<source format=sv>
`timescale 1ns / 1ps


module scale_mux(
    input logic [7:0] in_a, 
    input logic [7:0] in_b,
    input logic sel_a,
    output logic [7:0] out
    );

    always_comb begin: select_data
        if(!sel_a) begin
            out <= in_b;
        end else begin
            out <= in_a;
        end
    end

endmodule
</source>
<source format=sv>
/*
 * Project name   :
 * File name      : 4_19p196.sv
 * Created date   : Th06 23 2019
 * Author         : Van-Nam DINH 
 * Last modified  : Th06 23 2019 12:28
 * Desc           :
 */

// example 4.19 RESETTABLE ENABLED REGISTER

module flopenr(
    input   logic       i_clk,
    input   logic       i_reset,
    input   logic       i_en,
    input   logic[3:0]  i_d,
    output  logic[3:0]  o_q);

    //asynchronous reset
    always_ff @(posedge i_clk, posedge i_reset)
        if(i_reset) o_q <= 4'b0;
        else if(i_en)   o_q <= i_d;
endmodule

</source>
◆ ◆ ◆ ◆ ◆ ◆ ◆
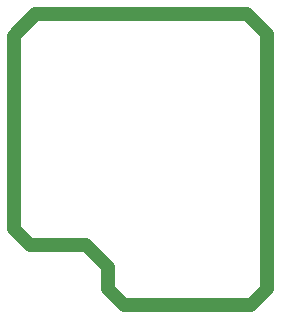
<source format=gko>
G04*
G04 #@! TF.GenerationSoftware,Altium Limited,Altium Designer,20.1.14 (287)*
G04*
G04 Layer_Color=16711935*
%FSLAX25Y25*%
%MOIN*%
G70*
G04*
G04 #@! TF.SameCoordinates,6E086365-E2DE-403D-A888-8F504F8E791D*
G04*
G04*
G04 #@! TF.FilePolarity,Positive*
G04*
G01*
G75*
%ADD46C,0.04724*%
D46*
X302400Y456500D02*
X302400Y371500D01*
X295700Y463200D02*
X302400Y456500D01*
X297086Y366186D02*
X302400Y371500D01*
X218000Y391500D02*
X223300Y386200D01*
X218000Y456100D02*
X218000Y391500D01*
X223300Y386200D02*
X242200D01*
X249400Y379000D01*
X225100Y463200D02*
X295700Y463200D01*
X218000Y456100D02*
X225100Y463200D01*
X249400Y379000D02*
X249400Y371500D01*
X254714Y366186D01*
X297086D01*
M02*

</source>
◆ ◆ ◆ ◆ ◆ ◆ ◆
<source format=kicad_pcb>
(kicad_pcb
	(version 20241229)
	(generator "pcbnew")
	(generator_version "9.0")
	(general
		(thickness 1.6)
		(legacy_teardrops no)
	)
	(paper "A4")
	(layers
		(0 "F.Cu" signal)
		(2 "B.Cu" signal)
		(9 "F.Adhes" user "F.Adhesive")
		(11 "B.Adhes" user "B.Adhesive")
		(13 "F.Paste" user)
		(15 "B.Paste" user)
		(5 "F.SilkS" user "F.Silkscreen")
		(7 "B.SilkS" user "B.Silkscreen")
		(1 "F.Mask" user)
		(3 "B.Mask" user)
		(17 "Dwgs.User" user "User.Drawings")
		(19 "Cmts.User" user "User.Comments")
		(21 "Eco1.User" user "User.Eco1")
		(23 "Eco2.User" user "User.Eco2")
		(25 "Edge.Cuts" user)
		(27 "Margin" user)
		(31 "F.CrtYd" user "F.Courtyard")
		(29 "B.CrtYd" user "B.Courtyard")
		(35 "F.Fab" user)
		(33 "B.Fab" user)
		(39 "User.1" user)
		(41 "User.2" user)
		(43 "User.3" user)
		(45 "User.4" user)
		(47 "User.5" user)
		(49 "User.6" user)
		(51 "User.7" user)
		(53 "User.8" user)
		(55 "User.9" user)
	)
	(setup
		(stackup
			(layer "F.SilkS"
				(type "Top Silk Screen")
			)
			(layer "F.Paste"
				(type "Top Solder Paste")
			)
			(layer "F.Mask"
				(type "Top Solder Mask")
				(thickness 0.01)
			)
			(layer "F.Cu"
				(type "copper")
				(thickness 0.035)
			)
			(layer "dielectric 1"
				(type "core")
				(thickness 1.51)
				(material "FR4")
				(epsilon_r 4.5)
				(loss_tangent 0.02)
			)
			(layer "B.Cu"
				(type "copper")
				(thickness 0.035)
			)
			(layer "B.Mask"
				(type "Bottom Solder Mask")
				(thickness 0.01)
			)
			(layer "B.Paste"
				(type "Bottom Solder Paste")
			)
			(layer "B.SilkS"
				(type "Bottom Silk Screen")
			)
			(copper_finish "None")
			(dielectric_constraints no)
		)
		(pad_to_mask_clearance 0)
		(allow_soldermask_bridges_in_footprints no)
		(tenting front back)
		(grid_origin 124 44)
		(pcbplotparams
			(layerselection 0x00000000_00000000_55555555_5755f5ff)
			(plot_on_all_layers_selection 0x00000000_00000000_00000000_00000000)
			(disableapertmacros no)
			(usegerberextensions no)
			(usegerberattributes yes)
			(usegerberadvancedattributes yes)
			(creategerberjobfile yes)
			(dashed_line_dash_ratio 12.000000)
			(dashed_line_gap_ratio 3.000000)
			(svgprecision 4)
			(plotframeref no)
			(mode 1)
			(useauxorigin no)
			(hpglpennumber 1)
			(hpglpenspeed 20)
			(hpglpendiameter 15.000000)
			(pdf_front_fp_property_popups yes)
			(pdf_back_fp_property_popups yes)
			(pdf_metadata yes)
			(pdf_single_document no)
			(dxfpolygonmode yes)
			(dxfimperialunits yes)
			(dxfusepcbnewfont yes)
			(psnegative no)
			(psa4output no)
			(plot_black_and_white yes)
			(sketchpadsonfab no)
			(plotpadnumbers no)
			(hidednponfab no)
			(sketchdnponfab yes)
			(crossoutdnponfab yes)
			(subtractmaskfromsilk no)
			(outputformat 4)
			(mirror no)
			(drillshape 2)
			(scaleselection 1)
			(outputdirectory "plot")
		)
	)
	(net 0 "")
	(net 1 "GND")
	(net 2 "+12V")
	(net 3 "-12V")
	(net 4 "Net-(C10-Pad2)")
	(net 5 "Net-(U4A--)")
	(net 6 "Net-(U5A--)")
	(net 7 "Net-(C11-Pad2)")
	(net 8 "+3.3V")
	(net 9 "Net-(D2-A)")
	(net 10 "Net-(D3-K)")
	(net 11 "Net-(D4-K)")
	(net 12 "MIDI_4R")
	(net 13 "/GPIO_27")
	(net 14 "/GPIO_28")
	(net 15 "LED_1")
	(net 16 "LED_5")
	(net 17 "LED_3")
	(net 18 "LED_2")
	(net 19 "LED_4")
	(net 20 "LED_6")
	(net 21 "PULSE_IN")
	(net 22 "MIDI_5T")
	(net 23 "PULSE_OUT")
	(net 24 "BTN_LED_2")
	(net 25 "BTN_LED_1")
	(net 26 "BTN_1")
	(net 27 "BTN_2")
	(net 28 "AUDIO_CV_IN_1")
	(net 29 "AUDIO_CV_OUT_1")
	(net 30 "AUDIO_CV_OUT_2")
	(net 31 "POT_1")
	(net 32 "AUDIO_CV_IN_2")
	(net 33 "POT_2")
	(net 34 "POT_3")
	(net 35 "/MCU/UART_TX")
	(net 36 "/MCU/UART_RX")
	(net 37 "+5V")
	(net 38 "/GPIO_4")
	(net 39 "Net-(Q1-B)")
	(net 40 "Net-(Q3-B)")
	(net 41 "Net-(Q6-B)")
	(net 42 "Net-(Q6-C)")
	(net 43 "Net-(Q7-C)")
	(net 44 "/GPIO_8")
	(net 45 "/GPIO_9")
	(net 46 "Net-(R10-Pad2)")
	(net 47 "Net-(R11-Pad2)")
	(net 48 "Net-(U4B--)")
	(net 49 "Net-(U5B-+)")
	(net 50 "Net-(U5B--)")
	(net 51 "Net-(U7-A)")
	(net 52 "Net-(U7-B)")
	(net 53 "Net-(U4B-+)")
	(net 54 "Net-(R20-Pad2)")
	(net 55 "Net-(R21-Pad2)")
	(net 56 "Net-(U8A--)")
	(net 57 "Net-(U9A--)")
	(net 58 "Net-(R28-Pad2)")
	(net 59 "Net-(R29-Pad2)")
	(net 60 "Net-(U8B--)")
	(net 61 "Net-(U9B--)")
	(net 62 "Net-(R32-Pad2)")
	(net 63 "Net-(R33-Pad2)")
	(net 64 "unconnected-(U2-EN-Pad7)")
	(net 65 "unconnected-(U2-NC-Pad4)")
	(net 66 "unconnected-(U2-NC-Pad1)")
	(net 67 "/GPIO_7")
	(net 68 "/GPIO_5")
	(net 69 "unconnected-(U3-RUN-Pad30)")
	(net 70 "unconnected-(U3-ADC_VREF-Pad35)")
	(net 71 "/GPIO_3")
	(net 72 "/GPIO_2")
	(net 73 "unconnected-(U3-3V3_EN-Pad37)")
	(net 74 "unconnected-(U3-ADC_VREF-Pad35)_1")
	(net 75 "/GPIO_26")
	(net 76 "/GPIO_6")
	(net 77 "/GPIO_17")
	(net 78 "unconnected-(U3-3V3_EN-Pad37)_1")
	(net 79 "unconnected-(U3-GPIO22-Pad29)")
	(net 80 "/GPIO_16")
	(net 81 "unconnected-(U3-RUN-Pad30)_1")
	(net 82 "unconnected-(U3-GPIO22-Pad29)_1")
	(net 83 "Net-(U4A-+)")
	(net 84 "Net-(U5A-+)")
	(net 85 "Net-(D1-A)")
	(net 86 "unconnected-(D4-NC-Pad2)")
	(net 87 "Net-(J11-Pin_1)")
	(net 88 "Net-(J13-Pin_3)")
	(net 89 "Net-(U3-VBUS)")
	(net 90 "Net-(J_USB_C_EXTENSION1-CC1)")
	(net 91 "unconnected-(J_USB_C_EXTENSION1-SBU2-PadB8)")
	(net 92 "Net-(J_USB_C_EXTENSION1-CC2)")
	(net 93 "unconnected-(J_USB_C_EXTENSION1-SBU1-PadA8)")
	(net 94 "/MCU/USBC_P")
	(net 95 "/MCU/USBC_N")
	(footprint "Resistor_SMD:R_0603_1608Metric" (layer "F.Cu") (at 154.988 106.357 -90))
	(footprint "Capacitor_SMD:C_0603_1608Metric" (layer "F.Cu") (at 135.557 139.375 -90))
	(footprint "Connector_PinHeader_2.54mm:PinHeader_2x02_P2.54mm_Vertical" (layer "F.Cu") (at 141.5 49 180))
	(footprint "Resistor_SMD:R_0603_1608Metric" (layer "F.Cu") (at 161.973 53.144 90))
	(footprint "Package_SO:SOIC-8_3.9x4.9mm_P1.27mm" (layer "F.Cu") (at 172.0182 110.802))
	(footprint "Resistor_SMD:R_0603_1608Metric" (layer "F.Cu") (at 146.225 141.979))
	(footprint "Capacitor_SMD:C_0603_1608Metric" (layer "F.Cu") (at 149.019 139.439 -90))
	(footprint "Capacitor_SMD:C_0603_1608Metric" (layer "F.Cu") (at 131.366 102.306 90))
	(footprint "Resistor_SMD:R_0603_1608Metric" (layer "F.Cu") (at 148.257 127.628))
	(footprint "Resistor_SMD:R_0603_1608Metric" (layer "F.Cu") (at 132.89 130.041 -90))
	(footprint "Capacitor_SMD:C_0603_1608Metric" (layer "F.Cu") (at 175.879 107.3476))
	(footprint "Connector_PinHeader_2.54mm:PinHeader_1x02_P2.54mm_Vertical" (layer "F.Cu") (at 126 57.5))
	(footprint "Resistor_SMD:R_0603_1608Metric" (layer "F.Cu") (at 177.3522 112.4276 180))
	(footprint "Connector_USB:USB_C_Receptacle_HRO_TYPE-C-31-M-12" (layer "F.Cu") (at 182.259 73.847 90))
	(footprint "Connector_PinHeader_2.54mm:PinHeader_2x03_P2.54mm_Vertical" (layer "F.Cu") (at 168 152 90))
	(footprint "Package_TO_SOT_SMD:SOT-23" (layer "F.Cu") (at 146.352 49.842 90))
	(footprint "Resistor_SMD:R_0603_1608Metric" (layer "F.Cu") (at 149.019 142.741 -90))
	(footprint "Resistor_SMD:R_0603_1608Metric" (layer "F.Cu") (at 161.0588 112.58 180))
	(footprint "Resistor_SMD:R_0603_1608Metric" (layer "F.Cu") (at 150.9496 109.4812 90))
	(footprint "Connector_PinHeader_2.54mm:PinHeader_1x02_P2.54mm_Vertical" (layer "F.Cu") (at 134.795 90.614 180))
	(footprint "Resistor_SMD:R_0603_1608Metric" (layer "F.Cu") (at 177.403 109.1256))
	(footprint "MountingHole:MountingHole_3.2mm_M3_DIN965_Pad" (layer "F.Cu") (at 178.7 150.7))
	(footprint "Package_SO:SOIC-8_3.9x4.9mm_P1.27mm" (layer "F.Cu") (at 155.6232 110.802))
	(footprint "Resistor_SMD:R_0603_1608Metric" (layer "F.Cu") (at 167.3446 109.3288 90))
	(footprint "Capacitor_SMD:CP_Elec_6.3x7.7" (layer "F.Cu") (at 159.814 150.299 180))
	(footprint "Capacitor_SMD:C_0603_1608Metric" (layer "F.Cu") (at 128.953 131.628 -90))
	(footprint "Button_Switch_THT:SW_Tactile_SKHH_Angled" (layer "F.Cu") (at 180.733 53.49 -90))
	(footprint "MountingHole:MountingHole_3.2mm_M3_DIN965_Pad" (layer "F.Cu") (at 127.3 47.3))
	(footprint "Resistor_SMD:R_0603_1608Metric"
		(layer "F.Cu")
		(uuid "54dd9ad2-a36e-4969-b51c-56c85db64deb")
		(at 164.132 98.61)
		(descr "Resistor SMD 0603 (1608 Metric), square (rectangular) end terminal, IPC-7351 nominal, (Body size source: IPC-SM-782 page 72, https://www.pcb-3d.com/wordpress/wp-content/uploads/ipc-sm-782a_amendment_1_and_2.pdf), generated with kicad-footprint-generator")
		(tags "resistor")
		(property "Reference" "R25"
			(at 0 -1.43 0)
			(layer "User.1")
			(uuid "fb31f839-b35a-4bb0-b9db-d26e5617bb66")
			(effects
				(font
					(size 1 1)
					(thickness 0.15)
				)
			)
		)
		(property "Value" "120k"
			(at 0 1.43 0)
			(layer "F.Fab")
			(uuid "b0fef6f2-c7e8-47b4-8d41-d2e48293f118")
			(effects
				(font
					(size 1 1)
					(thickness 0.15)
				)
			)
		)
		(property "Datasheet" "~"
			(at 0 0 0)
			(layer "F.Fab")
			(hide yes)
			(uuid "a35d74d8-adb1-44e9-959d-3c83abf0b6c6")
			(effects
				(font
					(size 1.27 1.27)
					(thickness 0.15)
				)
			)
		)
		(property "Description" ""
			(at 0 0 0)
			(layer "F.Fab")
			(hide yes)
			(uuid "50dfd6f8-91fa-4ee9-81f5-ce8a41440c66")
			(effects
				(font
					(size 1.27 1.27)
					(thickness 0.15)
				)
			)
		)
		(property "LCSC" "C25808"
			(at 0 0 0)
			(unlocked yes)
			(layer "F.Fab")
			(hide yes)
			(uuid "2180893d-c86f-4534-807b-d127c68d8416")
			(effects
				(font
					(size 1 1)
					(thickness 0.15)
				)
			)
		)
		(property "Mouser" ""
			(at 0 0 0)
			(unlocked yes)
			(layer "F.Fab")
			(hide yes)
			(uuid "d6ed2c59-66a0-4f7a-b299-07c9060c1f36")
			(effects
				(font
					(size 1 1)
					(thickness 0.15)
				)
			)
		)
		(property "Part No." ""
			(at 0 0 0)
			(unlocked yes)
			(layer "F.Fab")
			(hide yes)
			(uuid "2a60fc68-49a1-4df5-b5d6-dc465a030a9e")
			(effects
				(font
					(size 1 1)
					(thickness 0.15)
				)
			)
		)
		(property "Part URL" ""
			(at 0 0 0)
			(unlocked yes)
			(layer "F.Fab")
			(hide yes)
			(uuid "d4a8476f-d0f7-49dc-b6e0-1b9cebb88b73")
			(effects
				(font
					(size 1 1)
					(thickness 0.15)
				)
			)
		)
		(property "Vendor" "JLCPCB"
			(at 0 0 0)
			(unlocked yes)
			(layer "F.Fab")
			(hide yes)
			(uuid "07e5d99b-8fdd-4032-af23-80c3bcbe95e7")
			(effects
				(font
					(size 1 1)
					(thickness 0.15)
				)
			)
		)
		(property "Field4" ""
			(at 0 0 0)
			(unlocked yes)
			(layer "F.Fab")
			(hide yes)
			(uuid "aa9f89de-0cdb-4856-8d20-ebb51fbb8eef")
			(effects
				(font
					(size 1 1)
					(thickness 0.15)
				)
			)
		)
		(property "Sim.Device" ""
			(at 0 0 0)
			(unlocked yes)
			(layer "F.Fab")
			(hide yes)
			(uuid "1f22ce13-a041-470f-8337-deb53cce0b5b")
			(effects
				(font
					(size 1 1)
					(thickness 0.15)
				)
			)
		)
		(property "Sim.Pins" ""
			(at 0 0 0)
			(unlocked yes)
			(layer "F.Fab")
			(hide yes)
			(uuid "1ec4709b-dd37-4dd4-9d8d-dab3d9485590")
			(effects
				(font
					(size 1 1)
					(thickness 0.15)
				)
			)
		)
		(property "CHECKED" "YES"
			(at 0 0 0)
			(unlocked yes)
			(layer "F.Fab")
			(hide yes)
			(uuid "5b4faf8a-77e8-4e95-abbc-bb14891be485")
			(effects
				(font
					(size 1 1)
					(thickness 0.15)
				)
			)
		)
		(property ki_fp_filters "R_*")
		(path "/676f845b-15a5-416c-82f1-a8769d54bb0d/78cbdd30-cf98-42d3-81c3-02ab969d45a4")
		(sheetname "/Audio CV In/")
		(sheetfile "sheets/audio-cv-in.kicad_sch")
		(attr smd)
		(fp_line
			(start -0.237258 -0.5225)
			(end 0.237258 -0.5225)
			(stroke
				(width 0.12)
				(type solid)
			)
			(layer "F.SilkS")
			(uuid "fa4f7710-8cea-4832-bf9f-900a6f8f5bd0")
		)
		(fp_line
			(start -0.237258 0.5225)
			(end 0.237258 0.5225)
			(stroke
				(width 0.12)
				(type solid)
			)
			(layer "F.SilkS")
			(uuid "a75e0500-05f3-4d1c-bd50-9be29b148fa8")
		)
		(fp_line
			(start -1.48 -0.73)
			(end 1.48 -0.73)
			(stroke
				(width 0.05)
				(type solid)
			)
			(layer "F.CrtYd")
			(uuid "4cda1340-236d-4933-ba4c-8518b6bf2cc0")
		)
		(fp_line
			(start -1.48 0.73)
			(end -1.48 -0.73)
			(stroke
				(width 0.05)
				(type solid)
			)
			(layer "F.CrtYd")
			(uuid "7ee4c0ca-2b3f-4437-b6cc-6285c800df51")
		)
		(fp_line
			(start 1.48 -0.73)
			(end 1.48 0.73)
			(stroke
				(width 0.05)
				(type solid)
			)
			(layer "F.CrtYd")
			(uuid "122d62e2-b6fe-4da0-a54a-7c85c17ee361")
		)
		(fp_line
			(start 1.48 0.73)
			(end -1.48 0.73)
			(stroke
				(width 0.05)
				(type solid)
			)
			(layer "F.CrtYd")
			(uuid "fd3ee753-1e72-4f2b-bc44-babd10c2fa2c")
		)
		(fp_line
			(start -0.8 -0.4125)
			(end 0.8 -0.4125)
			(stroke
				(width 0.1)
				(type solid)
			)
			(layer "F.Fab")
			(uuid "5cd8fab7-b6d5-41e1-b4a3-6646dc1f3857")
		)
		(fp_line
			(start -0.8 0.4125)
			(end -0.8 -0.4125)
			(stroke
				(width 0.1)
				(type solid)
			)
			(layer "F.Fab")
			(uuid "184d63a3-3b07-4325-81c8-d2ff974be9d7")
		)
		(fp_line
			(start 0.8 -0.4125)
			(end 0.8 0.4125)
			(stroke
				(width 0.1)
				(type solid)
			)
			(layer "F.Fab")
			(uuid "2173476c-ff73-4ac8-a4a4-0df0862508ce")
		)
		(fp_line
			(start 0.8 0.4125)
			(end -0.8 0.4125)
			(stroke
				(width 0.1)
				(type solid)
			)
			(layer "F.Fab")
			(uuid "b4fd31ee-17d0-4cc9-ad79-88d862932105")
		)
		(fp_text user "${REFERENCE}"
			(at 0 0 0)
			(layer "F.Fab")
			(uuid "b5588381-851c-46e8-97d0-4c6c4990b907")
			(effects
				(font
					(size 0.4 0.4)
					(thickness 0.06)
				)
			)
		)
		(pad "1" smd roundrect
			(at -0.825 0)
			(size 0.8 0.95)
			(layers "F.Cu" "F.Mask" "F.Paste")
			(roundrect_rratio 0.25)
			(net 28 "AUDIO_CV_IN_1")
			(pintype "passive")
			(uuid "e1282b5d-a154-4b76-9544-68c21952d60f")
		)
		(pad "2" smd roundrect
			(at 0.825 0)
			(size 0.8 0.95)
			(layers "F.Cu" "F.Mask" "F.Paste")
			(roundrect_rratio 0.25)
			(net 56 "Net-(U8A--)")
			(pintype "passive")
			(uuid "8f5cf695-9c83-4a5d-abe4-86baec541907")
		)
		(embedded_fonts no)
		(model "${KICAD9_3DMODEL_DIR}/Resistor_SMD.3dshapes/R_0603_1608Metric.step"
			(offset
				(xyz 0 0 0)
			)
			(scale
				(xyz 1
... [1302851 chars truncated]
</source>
◆ ◆ ◆ ◆ ◆ ◆ ◆
Your reply should hold every line from the data that contains "begin", copied in full.

▶ Response to this exercise:
    always_comb begin: select_data
        if(!sel_a) begin
        end else begin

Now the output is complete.